Deliberately invite fresh eyes to evaluate group activities. Someone with no emotional investment can often spot inefficiencies invisible to insiders.

Resource Consciousness

Ask brutally honest questions about resource allocation. If each hour spent on this activity had a monetary cost, would the ROI justify continued investment?

Deliverable Focus

Shift emphasis from process to outcomes i.e. needs met. What specific, measurable results will this group produce? By when? For whom?

Finding the Sweet Spot

The goal isn’t to eliminate all collective efforts that might seem small in the grand scheme. Many “hills of beans” projects provide valuable learning, community building, or personal satisfaction. The danger lies in mistaking these modest benefits for transformative impact.

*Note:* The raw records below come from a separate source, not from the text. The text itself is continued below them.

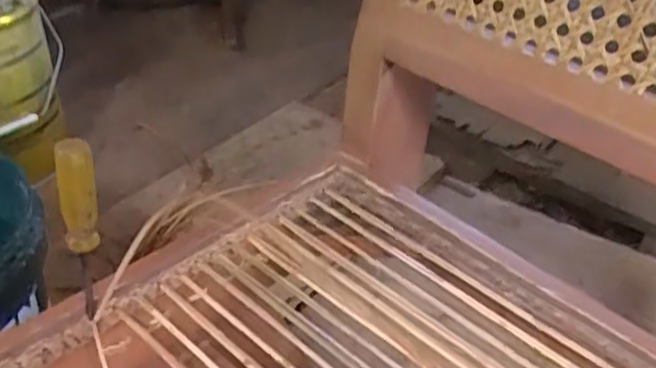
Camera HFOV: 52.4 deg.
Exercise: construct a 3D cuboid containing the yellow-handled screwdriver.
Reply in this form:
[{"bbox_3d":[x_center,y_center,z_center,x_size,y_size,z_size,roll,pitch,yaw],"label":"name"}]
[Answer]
[{"bbox_3d":[-0.145,0.031,0.400,0.022,0.126,0.020,-12,41,-19],"label":"yellow-handled screwdriver"}]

The healthiest groups maintain dual awareness: they invest fully in their activities whilst recognising their proportional significance. They take their work seriously without taking themselves too seriously.

Conclusion

Group delusions about importance are remarkably common—and remarkably human. We all want to feel that our collective efforts matter, that our collaborations create something meaningful. The key is maintaining enough perspective to distinguish between genuine impact and the comforting and seductive illusion of importance.

The next time you find yourself in a group project, apply the tests above to gauge whether your collective belief in significance aligns with reality. Sometimes building hills of beans together is exactly the point, as long as we don’t confuse them for mountains.